Bryson v. . Peak

43 N.C. 310 | N.C. | 1852

So much of the case as it is necessary to state in order to present the only question made at this stage of the proceedings is as follows:

In 1849 the plaintiff contracted to sell to the defendant a tract of land, and executed a bond to make title on or before 1 January, 1851. The defendant went into possession. The plaintiff had not perfected his title, and was consequently unable to make title to the defendant on 1 January, 1851, whereupon the defendant commenced an action at law upon the bond, and before the trial the plaintiff perfected his title, tendered a deed to the defendant, and offered to pay the costs of the action at law. This was declined, and the defendant took a judgment. *201

The bill is for a specific performance of the contract. There is an injunction in reference to the judgment at law. Upon the coming in of the answer, a motion to dissolve was disallowed, and the defendant appealed.

The answer insists that as there was a breach of the condition of the bond, the defendant had his election to sue at law and recover damages, or file a bill for a specific performance, and that having elected to go for damages, the plaintiff had no equity against his (311) judgment. It further insists that if the plaintiff has an equity, he should, beside the costs of the action at law, make compensation to the defendant for his trouble and entire expenses.

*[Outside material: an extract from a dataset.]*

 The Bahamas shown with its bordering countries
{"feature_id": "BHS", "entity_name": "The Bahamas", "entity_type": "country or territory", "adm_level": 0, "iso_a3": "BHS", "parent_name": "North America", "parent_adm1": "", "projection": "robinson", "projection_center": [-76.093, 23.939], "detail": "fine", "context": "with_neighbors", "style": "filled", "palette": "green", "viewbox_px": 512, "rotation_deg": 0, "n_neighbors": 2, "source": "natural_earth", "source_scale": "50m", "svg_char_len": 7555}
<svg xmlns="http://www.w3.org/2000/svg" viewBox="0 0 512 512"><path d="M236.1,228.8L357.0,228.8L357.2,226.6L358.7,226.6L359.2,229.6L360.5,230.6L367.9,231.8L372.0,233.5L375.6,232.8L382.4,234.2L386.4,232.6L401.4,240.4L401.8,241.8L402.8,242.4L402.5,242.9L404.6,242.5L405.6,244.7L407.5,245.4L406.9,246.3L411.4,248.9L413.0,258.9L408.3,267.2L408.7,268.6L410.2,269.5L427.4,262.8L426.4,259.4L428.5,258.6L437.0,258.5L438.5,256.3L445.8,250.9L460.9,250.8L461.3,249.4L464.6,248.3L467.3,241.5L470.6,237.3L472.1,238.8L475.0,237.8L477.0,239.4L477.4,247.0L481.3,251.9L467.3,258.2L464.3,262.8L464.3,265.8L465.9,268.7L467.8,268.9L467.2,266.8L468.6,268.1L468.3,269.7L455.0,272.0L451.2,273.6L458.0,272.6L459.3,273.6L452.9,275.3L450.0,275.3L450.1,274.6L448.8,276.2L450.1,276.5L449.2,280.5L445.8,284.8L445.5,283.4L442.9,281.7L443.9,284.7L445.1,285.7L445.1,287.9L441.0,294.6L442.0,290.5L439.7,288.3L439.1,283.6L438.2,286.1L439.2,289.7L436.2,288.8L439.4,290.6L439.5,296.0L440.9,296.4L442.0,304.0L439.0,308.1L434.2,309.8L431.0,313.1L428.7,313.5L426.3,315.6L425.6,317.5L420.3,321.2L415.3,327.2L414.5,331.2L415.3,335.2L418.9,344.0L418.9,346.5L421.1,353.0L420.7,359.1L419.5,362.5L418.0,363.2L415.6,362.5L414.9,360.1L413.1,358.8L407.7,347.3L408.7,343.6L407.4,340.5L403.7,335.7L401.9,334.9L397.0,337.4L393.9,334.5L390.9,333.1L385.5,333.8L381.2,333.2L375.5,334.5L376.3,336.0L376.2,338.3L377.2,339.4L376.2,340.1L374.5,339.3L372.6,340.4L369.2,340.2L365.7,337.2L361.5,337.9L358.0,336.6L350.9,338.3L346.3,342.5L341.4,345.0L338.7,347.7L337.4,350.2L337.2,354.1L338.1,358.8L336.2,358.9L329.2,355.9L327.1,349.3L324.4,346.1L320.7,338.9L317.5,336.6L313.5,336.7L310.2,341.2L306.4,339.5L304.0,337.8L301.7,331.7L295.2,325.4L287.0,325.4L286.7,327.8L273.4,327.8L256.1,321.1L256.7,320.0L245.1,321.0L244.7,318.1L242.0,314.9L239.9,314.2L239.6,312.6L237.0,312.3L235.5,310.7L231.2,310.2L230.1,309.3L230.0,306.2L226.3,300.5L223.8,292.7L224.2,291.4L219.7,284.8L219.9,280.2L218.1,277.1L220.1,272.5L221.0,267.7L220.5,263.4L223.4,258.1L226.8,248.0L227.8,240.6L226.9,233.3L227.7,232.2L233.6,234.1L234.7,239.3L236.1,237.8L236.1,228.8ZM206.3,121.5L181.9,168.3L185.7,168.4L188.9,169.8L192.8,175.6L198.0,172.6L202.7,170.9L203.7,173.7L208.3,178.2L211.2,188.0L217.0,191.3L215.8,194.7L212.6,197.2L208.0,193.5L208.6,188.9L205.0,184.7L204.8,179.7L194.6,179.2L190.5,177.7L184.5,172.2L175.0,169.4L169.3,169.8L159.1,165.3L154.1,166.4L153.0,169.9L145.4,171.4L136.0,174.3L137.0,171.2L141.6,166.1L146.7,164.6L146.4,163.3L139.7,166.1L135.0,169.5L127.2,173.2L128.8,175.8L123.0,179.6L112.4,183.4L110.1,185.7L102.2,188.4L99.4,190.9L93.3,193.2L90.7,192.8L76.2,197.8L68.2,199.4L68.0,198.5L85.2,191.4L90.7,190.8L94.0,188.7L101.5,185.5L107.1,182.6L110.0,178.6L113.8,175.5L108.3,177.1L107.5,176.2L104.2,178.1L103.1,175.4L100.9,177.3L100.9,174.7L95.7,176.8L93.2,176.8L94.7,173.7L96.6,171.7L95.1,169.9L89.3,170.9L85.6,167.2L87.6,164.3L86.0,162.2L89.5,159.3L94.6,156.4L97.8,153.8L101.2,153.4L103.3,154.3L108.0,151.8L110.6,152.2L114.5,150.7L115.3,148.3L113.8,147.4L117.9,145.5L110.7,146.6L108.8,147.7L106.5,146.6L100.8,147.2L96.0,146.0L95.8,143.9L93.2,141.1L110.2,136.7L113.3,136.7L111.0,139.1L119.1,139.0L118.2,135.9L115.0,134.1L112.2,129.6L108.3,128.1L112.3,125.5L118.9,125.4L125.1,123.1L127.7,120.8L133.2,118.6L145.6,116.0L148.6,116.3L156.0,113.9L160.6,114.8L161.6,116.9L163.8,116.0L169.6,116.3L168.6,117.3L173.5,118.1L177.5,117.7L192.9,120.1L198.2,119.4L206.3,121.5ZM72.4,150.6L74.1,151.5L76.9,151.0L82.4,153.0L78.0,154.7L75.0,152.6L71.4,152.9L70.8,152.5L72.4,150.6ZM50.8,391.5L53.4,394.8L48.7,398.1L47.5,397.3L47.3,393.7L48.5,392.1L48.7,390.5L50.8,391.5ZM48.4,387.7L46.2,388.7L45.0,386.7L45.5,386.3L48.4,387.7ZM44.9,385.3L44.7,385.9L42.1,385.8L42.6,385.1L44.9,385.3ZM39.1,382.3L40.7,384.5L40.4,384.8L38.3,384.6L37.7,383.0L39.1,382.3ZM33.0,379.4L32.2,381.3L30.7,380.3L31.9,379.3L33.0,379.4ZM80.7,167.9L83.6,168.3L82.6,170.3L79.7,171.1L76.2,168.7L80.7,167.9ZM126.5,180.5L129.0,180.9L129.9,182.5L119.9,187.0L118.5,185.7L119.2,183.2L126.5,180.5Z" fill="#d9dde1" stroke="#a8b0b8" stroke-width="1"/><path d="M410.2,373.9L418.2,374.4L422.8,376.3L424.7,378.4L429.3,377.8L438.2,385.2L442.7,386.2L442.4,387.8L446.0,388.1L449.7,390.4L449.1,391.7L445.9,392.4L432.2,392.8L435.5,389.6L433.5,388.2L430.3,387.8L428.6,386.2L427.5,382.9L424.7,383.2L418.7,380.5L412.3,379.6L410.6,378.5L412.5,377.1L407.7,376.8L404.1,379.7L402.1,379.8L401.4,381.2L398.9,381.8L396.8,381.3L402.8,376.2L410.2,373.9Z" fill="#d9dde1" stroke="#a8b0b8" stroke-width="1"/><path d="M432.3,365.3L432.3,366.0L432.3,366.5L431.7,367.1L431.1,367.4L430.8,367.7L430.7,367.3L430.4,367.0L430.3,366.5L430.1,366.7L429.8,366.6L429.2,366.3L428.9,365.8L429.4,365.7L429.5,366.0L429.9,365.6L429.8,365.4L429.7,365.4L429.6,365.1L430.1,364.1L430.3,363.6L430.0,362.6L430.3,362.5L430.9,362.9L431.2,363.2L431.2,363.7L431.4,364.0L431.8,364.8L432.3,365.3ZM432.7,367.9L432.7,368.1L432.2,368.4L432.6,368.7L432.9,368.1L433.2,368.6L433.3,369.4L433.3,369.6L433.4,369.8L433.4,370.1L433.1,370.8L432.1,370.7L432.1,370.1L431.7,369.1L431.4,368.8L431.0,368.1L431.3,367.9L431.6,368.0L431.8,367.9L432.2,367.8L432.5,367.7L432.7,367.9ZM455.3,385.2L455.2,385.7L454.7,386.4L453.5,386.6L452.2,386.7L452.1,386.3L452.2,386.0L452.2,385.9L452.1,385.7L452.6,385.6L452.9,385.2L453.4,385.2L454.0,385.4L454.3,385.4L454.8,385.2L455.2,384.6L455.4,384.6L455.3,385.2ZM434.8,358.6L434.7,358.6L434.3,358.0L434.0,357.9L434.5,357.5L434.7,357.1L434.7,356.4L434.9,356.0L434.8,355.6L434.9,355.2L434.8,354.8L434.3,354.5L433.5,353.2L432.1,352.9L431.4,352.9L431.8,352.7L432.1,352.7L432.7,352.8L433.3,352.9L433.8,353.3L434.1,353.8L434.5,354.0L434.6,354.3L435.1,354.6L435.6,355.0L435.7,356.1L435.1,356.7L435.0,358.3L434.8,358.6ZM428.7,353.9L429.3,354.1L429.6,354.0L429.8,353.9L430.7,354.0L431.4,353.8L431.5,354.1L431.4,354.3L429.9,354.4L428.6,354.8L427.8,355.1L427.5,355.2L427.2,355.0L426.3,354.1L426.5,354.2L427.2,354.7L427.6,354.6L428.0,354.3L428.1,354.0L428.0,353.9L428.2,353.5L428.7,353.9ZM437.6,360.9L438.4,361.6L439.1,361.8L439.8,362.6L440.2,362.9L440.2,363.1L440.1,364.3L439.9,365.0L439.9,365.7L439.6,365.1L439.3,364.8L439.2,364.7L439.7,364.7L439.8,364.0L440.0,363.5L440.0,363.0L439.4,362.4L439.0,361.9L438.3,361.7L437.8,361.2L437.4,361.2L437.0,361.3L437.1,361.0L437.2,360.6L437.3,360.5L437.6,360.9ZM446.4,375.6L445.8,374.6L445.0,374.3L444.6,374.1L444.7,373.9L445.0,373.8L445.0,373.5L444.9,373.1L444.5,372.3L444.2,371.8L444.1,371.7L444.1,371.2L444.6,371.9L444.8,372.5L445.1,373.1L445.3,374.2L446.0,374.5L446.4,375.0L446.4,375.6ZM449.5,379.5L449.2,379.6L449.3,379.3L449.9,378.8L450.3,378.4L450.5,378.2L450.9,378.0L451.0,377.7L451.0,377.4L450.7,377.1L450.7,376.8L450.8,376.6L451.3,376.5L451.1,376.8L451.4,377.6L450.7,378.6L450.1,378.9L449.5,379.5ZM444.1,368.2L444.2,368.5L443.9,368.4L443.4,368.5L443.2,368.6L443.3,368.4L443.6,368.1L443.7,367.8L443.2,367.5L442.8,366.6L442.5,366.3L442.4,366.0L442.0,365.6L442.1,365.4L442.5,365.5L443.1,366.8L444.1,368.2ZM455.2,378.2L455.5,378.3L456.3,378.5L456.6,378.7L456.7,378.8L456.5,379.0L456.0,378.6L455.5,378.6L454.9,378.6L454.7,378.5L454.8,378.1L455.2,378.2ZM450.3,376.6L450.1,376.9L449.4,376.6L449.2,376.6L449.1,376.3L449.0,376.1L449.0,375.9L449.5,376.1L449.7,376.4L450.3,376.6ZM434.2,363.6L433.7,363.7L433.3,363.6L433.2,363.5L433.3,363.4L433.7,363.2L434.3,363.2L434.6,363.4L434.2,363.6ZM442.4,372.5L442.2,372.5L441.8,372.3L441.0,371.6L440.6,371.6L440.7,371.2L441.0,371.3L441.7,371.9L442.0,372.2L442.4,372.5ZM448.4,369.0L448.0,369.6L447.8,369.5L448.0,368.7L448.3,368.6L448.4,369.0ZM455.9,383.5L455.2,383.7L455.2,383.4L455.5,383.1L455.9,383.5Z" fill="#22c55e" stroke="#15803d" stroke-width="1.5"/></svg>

Specific performance is one of the most extensive and most beneficial heads of equity jurisdiction. It is based upon a clear, simple, and broad ground; that is, that in a contract of sale, compensation of damages is not an adequate remedy for a breach and a fair and even measure, as justice requires that the vendor should take, and that the vendee should take the thing bargained for. This principle applies with perfect mutuality, while on the one hand the vendee is not obliged to take compensation in damages, but may insist upon having the thing contracted for; so, on the other, the vendor is not obliged to make compensation in damages, but may insist upon the vendee's taking the thing contracted for; consequently, there is no foundation for the idea that after the breach the vendee has an election to sue for damages at law or file a bill for a specific performance, using the term "election" in the sense of the vendor's being bound by it. Anciently, the vendee was required to establish the contract and a breach thereof by an action before he was at liberty to file a bill for specific performance; by the modern authorities, he can file a bill at once; and by all of the authorities, the remedy in equity is held to be mutual, so that either vendee or vendor may insist upon a specific performance at any time before the contract is extinguished by the payment of the damages, for the reason that a specific performance is the most fair and even measure of justice.

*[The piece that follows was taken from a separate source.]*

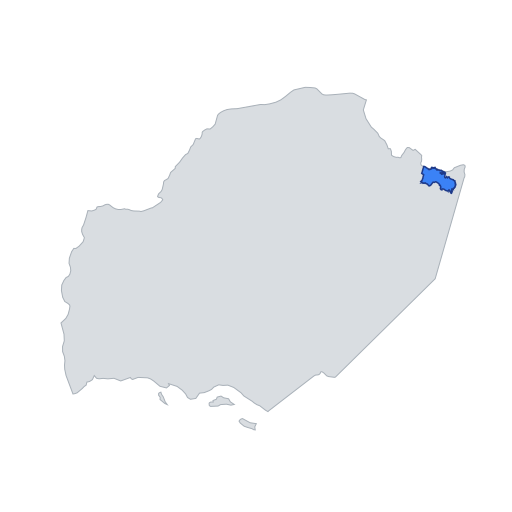 location of Karagwe, Kagera, United Republic of Tanzania, rotated 106°
{"feature_id": "72390352B65686612592635", "entity_name": "Karagwe", "entity_type": "district", "adm_level": 2, "iso_a3": "TZA", "parent_name": "United Republic of Tanzania", "parent_adm1": "Kagera", "projection": "orthographic", "projection_center": [31.075, -1.721], "detail": "fine", "context": "in_parent", "style": "filled", "palette": "blue", "viewbox_px": 512, "rotation_deg": 106, "n_neighbors": 0, "source": "geoboundaries", "source_scale": "gbopen_adm2", "svg_char_len": 8462}
<svg xmlns="http://www.w3.org/2000/svg" viewBox="0 0 512 512"><g transform="rotate(106 256 256)"><path d="M192.3,358.2L186.9,355.3L182.0,353.6L178.0,351.7L176.2,349.8L172.5,349.1L169.2,348.8L166.2,347.1L160.0,346.4L159.3,345.3L159.2,342.7L158.2,342.0L155.9,341.4L153.5,341.4L152.0,341.8L151.1,341.6L149.1,340.1L147.3,338.2L146.6,335.1L143.7,333.1L140.5,331.6L131.4,331.7L130.0,331.2L127.8,329.7L125.3,327.1L123.2,324.2L121.4,320.2L119.6,314.8L109.1,293.4L108.1,289.3L106.0,284.8L102.7,279.3L99.1,275.2L94.3,271.5L88.9,267.8L85.9,265.3L80.3,255.2L79.1,250.4L78.2,245.5L78.6,243.5L82.1,237.2L82.4,235.4L82.0,233.0L80.3,228.0L78.0,221.9L73.6,210.7L72.9,207.9L73.0,205.8L75.6,194.5L75.5,192.9L86.0,193.1L93.7,188.1L100.3,180.7L101.7,177.6L104.4,172.8L107.1,170.5L108.1,168.8L109.6,164.1L113.1,160.8L116.5,158.4L115.8,156.6L116.3,156.0L118.2,154.7L121.8,153.5L122.5,151.1L122.5,148.3L121.9,146.7L122.0,144.9L121.5,143.9L119.1,143.6L115.6,142.2L112.6,141.6L110.6,140.8L109.9,140.2L109.6,138.5L111.2,134.1L109.6,132.4L113.2,125.2L113.9,124.3L115.2,124.2L117.3,123.4L119.3,123.0L120.9,123.3L122.1,123.0L123.1,122.2L124.0,119.8L124.7,115.7L124.3,112.4L122.8,109.8L122.4,105.9L123.0,100.6L122.5,96.2L120.9,92.8L119.1,90.7L116.5,89.7L112.4,84.4L111.1,81.8L111.3,80.2L112.7,79.5L115.4,79.7L117.9,79.1L120.2,77.6L122.4,77.2L123.6,77.5L228.5,77.5L350.5,146.3L351.0,147.1L351.9,153.0L351.7,155.0L349.8,158.4L349.2,160.1L349.2,161.4L349.7,161.9L351.3,162.0L352.6,162.8L353.1,163.5L354.1,166.0L355.4,167.3L401.3,201.1L402.3,201.6L401.6,204.4L398.9,211.2L398.7,214.0L397.7,217.4L396.7,219.6L393.9,229.1L391.6,232.7L388.5,241.1L387.9,247.5L389.5,252.0L390.1,256.3L393.6,260.4L396.4,261.9L398.3,263.8L401.6,268.1L403.4,272.5L409.5,274.6L411.8,279.5L410.9,282.8L408.0,285.6L405.3,290.0L403.1,295.9L402.8,304.9L404.3,303.5L407.5,305.7L407.7,312.4L404.3,320.0L403.2,323.6L403.0,326.7L405.2,335.9L408.7,340.6L408.4,342.1L407.4,343.3L413.4,351.6L412.7,358.8L414.9,364.5L415.8,369.3L417.3,373.0L417.5,375.6L415.5,378.5L420.0,379.2L422.6,381.5L423.8,383.8L427.0,383.7L428.8,385.2L431.3,386.5L436.8,390.2L438.2,392.1L439.1,393.9L423.3,405.6L417.7,408.6L413.6,410.0L409.3,410.8L405.2,412.6L401.3,415.5L396.4,417.0L390.4,416.9L384.1,419.0L374.1,425.0L368.4,421.6L363.9,420.5L358.7,420.6L355.6,421.0L354.4,421.7L353.4,423.8L352.5,427.2L349.0,430.4L342.9,433.5L337.4,434.7L332.4,433.9L329.0,432.6L327.3,430.7L324.7,429.9L321.2,430.0L317.9,431.3L314.6,433.7L309.5,434.8L302.6,434.4L298.9,433.2L298.4,431.2L295.4,428.8L289.9,426.1L285.7,426.0L283.1,428.6L280.6,430.3L278.4,430.9L276.5,431.0L273.7,430.3L266.0,430.0L258.7,430.1L258.0,426.3L256.5,424.0L255.2,422.6L252.7,422.3L252.0,421.2L251.2,418.9L250.0,416.9L248.3,415.2L247.4,413.6L247.0,412.2L247.3,410.7L248.9,406.8L249.4,404.1L249.3,401.4L248.5,398.6L246.8,395.3L247.0,394.3L246.4,392.1L246.4,390.5L246.7,388.5L246.4,385.9L245.0,380.3L245.0,378.9L243.4,376.2L238.6,369.8L238.4,369.0L230.8,362.5L227.7,361.1L226.6,362.3L226.2,363.4L226.5,365.5L226.3,366.5L226.0,367.0L224.2,366.9L223.0,366.7L220.1,365.0L217.9,364.5L212.3,364.8L210.3,365.2L208.8,364.8L205.8,361.9L202.3,361.3L199.2,361.1L194.1,357.8L192.3,358.2ZM410.7,251.1L413.1,258.2L412.7,259.6L410.9,260.4L410.0,260.4L408.9,259.3L408.2,256.9L406.8,257.5L404.6,254.6L402.3,254.4L400.3,251.0L401.2,248.0L400.8,243.0L403.3,240.4L404.7,236.0L406.3,239.0L406.6,243.6L408.6,249.1L410.7,251.1ZM423.4,208.8L423.6,210.5L423.1,212.1L423.1,217.1L422.9,220.5L420.9,225.1L419.4,226.8L418.0,226.3L416.9,225.5L416.0,224.2L417.9,215.7L417.1,209.5L420.6,210.1L423.4,208.8ZM416.6,311.3L414.9,311.7L414.2,311.3L413.1,309.9L415.0,308.7L416.9,306.4L421.2,303.1L423.3,300.4L422.9,303.0L420.4,308.7L418.3,309.1L416.6,311.3Z" fill="#d9dde1" stroke="#a8b0b8" stroke-width="1"/><path d="M139.0,118.1L139.1,117.7L139.2,117.3L139.1,117.1L139.3,116.8L139.5,116.8L139.6,117.0L140.0,117.2L139.8,116.8L139.8,116.4L139.6,116.4L139.7,116.1L139.9,116.0L140.0,115.7L139.9,115.6L139.8,115.4L140.0,115.3L139.9,115.1L139.7,115.0L139.6,114.8L139.6,114.0L139.6,113.9L139.4,113.9L139.4,113.6L139.2,113.5L139.2,113.3L139.1,113.2L139.5,112.4L139.7,111.4L139.6,111.0L139.9,110.8L140.3,110.1L140.4,109.9L140.7,109.4L140.9,109.2L140.9,108.8L140.6,108.4L140.1,107.8L139.6,107.5L137.1,106.5L136.9,106.5L136.6,106.4L136.3,106.2L136.1,105.9L136.2,105.3L136.1,104.8L135.2,104.0L135.2,103.1L135.1,102.8L135.4,102.3L135.5,101.6L135.9,100.8L136.1,100.3L136.1,100.2L136.4,99.9L136.6,99.5L137.0,99.3L137.1,99.2L137.4,99.2L137.5,99.0L137.3,98.6L137.3,98.4L137.5,98.4L137.8,98.3L137.9,98.0L138.0,97.8L138.1,97.7L138.3,97.6L138.6,97.5L139.2,97.4L139.3,97.3L139.8,97.5L140.0,97.5L140.7,97.1L140.8,97.0L141.2,96.4L141.1,95.9L141.2,95.6L140.6,95.6L140.2,95.5L139.9,93.9L140.6,92.1L140.7,91.9L140.7,91.4L140.7,90.0L140.6,89.6L140.6,89.4L140.8,89.2L140.6,89.2L140.1,89.1L139.7,88.8L139.4,88.8L139.2,88.7L139.3,88.4L139.5,88.3L139.6,88.1L139.8,88.0L140.2,87.6L140.4,87.5L140.5,87.3L141.1,86.7L141.4,86.4L141.5,86.2L141.9,85.8L141.9,85.5L141.9,85.4L141.5,85.3L141.5,85.5L141.4,85.6L141.0,85.8L140.9,85.9L141.0,86.1L141.0,86.3L140.9,86.4L140.7,85.8L140.5,85.7L140.4,85.5L140.2,85.6L139.8,85.6L139.5,85.7L139.0,85.6L138.9,85.7L139.2,86.1L138.8,86.1L138.5,86.1L138.7,85.7L138.3,85.9L138.2,85.9L138.1,85.6L137.8,85.2L137.7,85.2L137.5,85.4L137.5,85.2L137.6,84.8L137.4,84.9L137.2,85.0L136.9,84.9L136.7,84.8L136.6,84.5L136.5,84.4L136.3,84.6L136.1,84.3L135.8,84.3L135.6,84.0L135.2,83.9L135.1,83.7L134.8,83.7L134.8,83.8L134.5,83.9L134.4,83.9L134.2,84.0L133.9,83.8L133.2,83.8L133.2,83.6L132.6,83.6L132.4,83.6L132.0,83.7L131.7,84.0L131.3,84.2L131.6,84.4L131.2,84.6L130.9,84.5L130.5,84.8L130.0,85.1L129.8,85.1L129.7,85.4L129.6,85.5L129.3,85.7L128.8,85.7L128.8,85.8L128.9,86.4L128.9,86.6L128.7,87.1L128.3,87.4L128.3,87.9L128.4,88.3L128.3,88.7L128.3,89.1L128.3,89.5L128.1,90.8L128.0,91.0L127.5,91.7L127.2,91.8L126.9,91.9L126.9,92.2L126.8,92.5L127.3,93.4L127.6,93.4L128.0,93.5L127.8,93.8L127.6,93.9L127.5,94.2L127.3,94.6L127.5,94.6L127.6,94.8L127.9,94.9L128.2,95.0L128.4,95.2L128.6,95.3L128.7,95.5L128.5,96.1L128.4,96.2L128.2,96.3L127.7,96.6L127.2,96.6L126.7,96.6L125.9,96.7L125.6,96.9L125.2,96.8L125.1,96.7L124.5,96.8L124.2,97.0L123.9,96.9L123.8,97.1L123.4,97.9L123.5,98.0L123.6,98.4L123.8,98.6L123.7,98.7L123.9,98.8L124.0,98.8L123.9,98.7L124.1,98.8L124.2,98.6L124.3,98.6L124.7,98.3L124.5,98.1L124.5,97.8L124.8,97.7L125.0,97.6L125.0,97.4L125.1,97.5L125.1,97.4L125.2,97.8L125.1,98.2L125.3,98.2L125.4,98.4L125.4,98.6L125.3,98.9L125.2,99.0L125.4,99.2L125.5,99.2L125.6,99.4L125.7,99.6L125.9,99.7L126.2,99.7L126.3,100.0L126.2,100.1L126.1,99.9L125.9,99.8L125.6,99.9L125.4,99.8L125.3,100.0L125.2,100.1L125.4,100.3L125.6,100.2L125.8,100.2L125.7,100.4L125.6,100.8L125.4,100.9L125.5,101.0L125.4,101.1L125.3,101.3L125.5,101.4L125.4,101.4L125.5,101.4L125.6,101.7L125.5,101.8L125.4,101.8L125.4,101.7L125.3,101.3L125.3,101.2L125.2,101.3L125.2,101.2L125.1,100.9L125.0,100.4L124.7,100.3L124.9,100.2L124.9,99.8L124.7,99.2L124.6,98.9L124.4,98.8L124.3,99.2L124.2,99.1L123.8,99.1L123.6,99.0L123.6,98.9L123.6,98.7L123.5,99.0L123.4,99.0L123.4,99.3L123.4,99.6L123.2,99.5L123.1,99.8L123.0,100.0L122.9,100.2L123.0,100.6L122.9,101.0L123.0,101.3L123.0,101.5L122.9,101.6L122.7,101.5L122.5,101.8L122.8,102.1L123.1,102.6L123.1,102.8L123.0,103.2L122.9,103.3L122.9,103.5L123.0,103.7L123.0,104.0L123.0,104.3L123.1,104.6L123.1,104.8L123.2,105.0L122.8,105.3L122.9,105.5L123.1,105.4L123.0,105.5L123.3,105.7L123.4,106.0L123.2,106.1L123.1,106.3L122.9,106.5L122.7,106.6L122.7,106.8L122.7,107.1L122.4,107.3L122.2,107.8L121.9,107.9L121.8,108.2L121.4,108.4L121.4,108.7L121.3,108.8L121.5,108.7L121.6,108.8L121.6,108.7L122.1,108.5L122.3,108.6L122.5,108.7L122.5,108.8L122.5,109.0L122.6,109.4L122.7,109.5L122.8,109.7L122.6,110.0L122.3,110.3L122.3,110.6L122.4,110.9L122.3,111.0L122.4,111.4L122.4,111.6L122.6,111.7L122.8,111.5L122.8,111.4L123.1,111.2L123.3,111.1L123.5,111.1L123.7,111.5L123.9,111.5L124.0,111.8L124.3,112.0L124.5,112.1L124.5,112.5L124.8,112.6L125.1,113.1L125.3,113.5L125.1,114.0L124.9,114.0L124.9,114.4L124.5,115.0L124.6,115.4L124.4,115.6L124.3,116.2L124.2,116.4L124.2,116.7L124.0,116.9L123.9,117.3L123.7,117.6L123.7,117.8L123.7,118.1L123.6,118.3L123.5,118.7L123.7,119.2L123.7,119.5L124.4,119.5L124.9,119.4L125.6,119.4L126.1,119.5L127.5,119.4L128.0,119.5L129.1,119.4L130.9,119.5L131.3,118.5L131.3,117.9L131.6,117.7L131.8,117.5L131.8,117.2L132.0,117.2L134.1,117.2L135.2,117.0L135.6,117.1L136.3,117.2L136.9,117.1L137.3,117.2L139.0,118.1Z" fill="#3b82f6" stroke="#1e3a8a" stroke-width="1.5"/></g></svg>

It is said the plaintiff was bound to make title on 1 January. That is true, but as a general rule in equity, time is not the essence of a contract, and is therefore not material, except so far as costs may be concerned. It is almost an invariable practice for courts of (312) equity to allow vendors "time" to perfect title. In the case under consideration, it is clear that time was not of "the essence," for the defendant is let into possession in 1849, and his possession is not interrupted; so it made no substantial difference whether he got title in January or August. Again, it is said the plaintiff being in default cannot in conscience insist that the defendant shall forego his judgment at law and take the land without making full compensation. That *202 is true, and the question is, What is full compensation? So far as we can see, in the present case, it is the amount of the costs of the action at law. We can notice no costs except such as are provided for and allowed by statute. We are not at liberty to have reference to the private contracts of the defendant. There is

PER CURIAM. No error.

Cited: Welborn v. Sechrist, 88 N.C. 292; Whitted v. Fuquay, 127 N.C. 69;Rodman v. Robinson, 134 N.C. 515.